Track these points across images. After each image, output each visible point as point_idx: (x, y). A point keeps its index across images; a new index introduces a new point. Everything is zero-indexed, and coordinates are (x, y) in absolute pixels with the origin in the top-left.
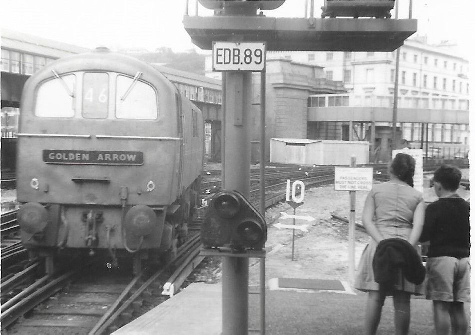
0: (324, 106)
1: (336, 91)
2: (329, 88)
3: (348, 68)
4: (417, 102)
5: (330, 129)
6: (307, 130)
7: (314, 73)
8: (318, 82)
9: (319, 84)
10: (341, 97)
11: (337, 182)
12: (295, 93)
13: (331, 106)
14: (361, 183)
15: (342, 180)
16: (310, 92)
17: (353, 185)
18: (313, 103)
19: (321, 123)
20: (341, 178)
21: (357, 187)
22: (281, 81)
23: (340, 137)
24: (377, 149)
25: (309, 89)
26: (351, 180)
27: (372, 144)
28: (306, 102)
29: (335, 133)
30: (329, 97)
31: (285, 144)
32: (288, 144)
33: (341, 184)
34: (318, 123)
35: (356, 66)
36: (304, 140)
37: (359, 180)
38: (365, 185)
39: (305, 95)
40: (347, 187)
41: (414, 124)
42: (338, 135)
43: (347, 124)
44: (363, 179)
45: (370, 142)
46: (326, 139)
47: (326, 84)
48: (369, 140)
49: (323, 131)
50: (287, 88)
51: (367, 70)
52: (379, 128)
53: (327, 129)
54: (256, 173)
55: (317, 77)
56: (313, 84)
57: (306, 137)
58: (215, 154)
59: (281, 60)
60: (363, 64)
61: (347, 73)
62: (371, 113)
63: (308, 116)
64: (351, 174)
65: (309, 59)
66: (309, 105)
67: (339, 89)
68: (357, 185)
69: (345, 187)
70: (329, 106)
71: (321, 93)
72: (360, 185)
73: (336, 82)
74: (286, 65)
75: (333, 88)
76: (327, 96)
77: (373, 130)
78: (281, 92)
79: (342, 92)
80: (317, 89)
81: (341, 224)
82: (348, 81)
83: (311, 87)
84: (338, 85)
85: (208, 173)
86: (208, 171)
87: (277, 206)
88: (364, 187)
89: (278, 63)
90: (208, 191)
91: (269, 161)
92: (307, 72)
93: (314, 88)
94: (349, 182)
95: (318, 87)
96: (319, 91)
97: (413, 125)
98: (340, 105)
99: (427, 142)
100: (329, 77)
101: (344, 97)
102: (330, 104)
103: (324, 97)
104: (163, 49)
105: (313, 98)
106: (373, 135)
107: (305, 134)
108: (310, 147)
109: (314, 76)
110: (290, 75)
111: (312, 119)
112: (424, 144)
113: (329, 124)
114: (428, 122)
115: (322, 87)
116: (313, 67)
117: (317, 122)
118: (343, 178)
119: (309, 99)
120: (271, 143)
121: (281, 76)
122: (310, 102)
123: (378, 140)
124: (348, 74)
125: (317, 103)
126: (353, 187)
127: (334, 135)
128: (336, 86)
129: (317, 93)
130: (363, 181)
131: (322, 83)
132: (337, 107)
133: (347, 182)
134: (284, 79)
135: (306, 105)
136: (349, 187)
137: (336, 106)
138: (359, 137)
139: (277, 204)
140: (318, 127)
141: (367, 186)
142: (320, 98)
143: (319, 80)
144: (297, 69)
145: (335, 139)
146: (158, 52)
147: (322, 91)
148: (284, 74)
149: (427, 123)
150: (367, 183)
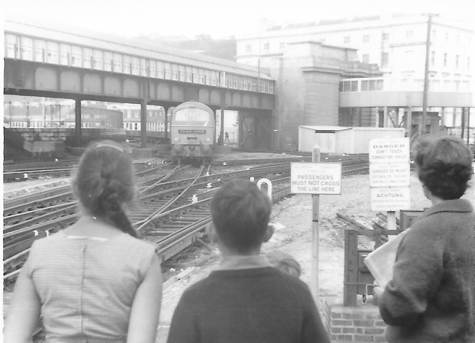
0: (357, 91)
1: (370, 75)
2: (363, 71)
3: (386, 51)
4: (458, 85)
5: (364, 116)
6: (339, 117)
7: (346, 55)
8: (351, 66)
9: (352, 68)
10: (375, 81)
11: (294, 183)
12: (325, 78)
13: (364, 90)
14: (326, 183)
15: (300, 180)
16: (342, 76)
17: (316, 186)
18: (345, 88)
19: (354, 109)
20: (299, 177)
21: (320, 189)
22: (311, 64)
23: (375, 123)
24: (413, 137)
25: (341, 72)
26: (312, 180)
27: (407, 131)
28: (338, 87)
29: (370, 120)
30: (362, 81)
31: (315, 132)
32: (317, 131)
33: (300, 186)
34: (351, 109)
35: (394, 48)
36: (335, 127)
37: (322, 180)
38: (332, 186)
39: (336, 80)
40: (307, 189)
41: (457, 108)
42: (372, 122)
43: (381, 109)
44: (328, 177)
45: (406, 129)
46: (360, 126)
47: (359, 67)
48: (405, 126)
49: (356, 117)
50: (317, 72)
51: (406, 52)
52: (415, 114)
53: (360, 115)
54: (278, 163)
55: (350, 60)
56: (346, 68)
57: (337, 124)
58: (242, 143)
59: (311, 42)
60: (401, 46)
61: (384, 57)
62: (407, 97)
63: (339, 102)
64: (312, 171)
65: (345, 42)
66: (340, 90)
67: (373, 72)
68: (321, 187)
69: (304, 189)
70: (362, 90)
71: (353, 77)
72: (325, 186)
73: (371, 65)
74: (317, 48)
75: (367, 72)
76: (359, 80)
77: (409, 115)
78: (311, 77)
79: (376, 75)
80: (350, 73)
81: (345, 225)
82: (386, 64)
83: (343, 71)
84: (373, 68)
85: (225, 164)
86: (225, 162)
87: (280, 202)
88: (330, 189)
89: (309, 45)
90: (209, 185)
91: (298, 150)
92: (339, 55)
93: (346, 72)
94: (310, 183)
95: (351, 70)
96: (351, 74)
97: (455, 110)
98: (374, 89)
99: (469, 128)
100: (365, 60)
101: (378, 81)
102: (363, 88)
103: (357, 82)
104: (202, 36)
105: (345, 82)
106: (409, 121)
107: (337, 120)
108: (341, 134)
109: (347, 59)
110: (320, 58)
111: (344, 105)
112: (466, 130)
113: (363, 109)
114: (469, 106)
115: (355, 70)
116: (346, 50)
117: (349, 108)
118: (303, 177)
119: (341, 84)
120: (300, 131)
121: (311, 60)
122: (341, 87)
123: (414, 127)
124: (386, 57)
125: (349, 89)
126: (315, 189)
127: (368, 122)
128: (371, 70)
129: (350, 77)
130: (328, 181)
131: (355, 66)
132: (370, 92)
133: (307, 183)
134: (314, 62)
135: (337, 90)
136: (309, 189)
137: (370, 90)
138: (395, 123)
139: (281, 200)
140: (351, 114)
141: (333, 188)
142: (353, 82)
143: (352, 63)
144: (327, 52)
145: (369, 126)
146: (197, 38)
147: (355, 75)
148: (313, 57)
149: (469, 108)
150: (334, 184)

*Activity*
Print all of the lines above word for word, leaving out the pictures.

*Your response*
Track these points across images. After each image, output each visible point as point_idx: (x, y). A point keeps its index across images; a new index introduces a new point. Everything is zero-indexed, and coordinates are (x, y) in absolute pixels with the origin in the top-left.
0: (324, 106)
1: (336, 91)
2: (329, 88)
3: (348, 68)
4: (417, 102)
5: (330, 129)
6: (307, 130)
7: (314, 73)
8: (318, 82)
9: (319, 84)
10: (341, 97)
11: (337, 182)
12: (295, 93)
13: (331, 106)
14: (361, 183)
15: (342, 180)
16: (310, 92)
17: (353, 185)
18: (313, 103)
19: (321, 123)
20: (341, 178)
21: (357, 187)
22: (281, 81)
23: (340, 137)
24: (377, 149)
25: (309, 89)
26: (351, 180)
27: (372, 144)
28: (306, 102)
29: (335, 133)
30: (329, 97)
31: (285, 144)
32: (288, 144)
33: (341, 184)
34: (318, 123)
35: (356, 66)
36: (304, 140)
37: (359, 180)
38: (365, 185)
39: (305, 95)
40: (347, 187)
41: (414, 124)
42: (338, 135)
43: (347, 124)
44: (363, 179)
45: (370, 142)
46: (326, 139)
47: (326, 84)
48: (369, 140)
49: (323, 131)
50: (287, 88)
51: (367, 70)
52: (379, 128)
53: (327, 129)
54: (256, 173)
55: (317, 77)
56: (313, 84)
57: (306, 137)
58: (215, 154)
59: (281, 60)
60: (363, 64)
61: (347, 73)
62: (371, 113)
63: (308, 116)
64: (351, 174)
65: (309, 59)
66: (309, 105)
67: (339, 89)
68: (357, 185)
69: (345, 187)
70: (329, 106)
71: (321, 93)
72: (360, 185)
73: (336, 82)
74: (286, 65)
75: (333, 88)
76: (327, 96)
77: (373, 130)
78: (281, 92)
79: (342, 92)
80: (317, 89)
81: (341, 224)
82: (348, 81)
83: (311, 87)
84: (338, 85)
85: (208, 173)
86: (208, 171)
87: (277, 206)
88: (364, 187)
89: (278, 63)
90: (208, 191)
91: (269, 161)
92: (307, 72)
93: (314, 88)
94: (349, 182)
95: (318, 87)
96: (319, 91)
97: (413, 125)
98: (340, 105)
99: (427, 142)
100: (329, 77)
101: (344, 97)
102: (330, 104)
103: (324, 97)
104: (163, 49)
105: (313, 98)
106: (373, 135)
107: (305, 134)
108: (310, 147)
109: (314, 76)
110: (290, 75)
111: (312, 119)
112: (424, 144)
113: (329, 124)
114: (428, 122)
115: (322, 87)
116: (313, 67)
117: (317, 122)
118: (343, 178)
119: (309, 99)
120: (271, 143)
121: (281, 76)
122: (310, 102)
123: (378, 140)
124: (348, 74)
125: (317, 103)
126: (353, 187)
127: (334, 135)
128: (336, 86)
129: (317, 93)
130: (363, 181)
131: (322, 83)
132: (337, 107)
133: (347, 182)
134: (284, 79)
135: (306, 105)
136: (349, 187)
137: (336, 106)
138: (359, 137)
139: (277, 204)
140: (318, 127)
141: (367, 186)
142: (320, 98)
143: (319, 80)
144: (297, 69)
145: (335, 139)
146: (158, 52)
147: (322, 91)
148: (284, 74)
149: (427, 123)
150: (367, 183)
0: (357, 91)
1: (370, 75)
2: (363, 71)
3: (386, 51)
4: (458, 85)
5: (364, 116)
6: (339, 117)
7: (346, 55)
8: (351, 66)
9: (352, 68)
10: (375, 81)
11: (294, 183)
12: (325, 78)
13: (364, 90)
14: (326, 183)
15: (300, 180)
16: (342, 76)
17: (316, 186)
18: (345, 88)
19: (354, 109)
20: (299, 177)
21: (320, 189)
22: (311, 64)
23: (375, 123)
24: (413, 137)
25: (341, 72)
26: (312, 180)
27: (407, 131)
28: (338, 87)
29: (370, 120)
30: (362, 81)
31: (315, 132)
32: (317, 131)
33: (300, 186)
34: (351, 109)
35: (394, 48)
36: (335, 127)
37: (322, 180)
38: (332, 186)
39: (336, 80)
40: (307, 189)
41: (457, 108)
42: (372, 122)
43: (381, 109)
44: (328, 177)
45: (406, 129)
46: (360, 126)
47: (359, 67)
48: (405, 126)
49: (356, 117)
50: (317, 72)
51: (406, 52)
52: (415, 114)
53: (360, 115)
54: (278, 163)
55: (350, 60)
56: (346, 68)
57: (337, 124)
58: (242, 143)
59: (311, 42)
60: (401, 46)
61: (384, 57)
62: (407, 97)
63: (339, 102)
64: (312, 171)
65: (345, 42)
66: (340, 90)
67: (373, 72)
68: (321, 187)
69: (304, 189)
70: (362, 90)
71: (353, 77)
72: (325, 186)
73: (371, 65)
74: (317, 48)
75: (367, 72)
76: (359, 80)
77: (409, 115)
78: (311, 77)
79: (376, 75)
80: (350, 73)
81: (345, 225)
82: (386, 64)
83: (343, 71)
84: (373, 68)
85: (225, 164)
86: (225, 162)
87: (280, 202)
88: (330, 189)
89: (309, 45)
90: (209, 185)
91: (298, 150)
92: (339, 55)
93: (346, 72)
94: (310, 183)
95: (351, 70)
96: (351, 74)
97: (455, 110)
98: (374, 89)
99: (469, 128)
100: (365, 60)
101: (378, 81)
102: (363, 88)
103: (357, 82)
104: (202, 36)
105: (345, 82)
106: (409, 121)
107: (337, 120)
108: (341, 134)
109: (347, 59)
110: (320, 58)
111: (344, 105)
112: (466, 130)
113: (363, 109)
114: (469, 106)
115: (355, 70)
116: (346, 50)
117: (349, 108)
118: (303, 177)
119: (341, 84)
120: (300, 131)
121: (311, 60)
122: (341, 87)
123: (414, 127)
124: (386, 57)
125: (349, 89)
126: (315, 189)
127: (368, 122)
128: (371, 70)
129: (350, 77)
130: (328, 181)
131: (355, 66)
132: (370, 92)
133: (307, 183)
134: (314, 62)
135: (337, 90)
136: (309, 189)
137: (370, 90)
138: (395, 123)
139: (281, 200)
140: (351, 114)
141: (333, 188)
142: (353, 82)
143: (352, 63)
144: (327, 52)
145: (369, 126)
146: (197, 38)
147: (355, 75)
148: (313, 57)
149: (469, 108)
150: (334, 184)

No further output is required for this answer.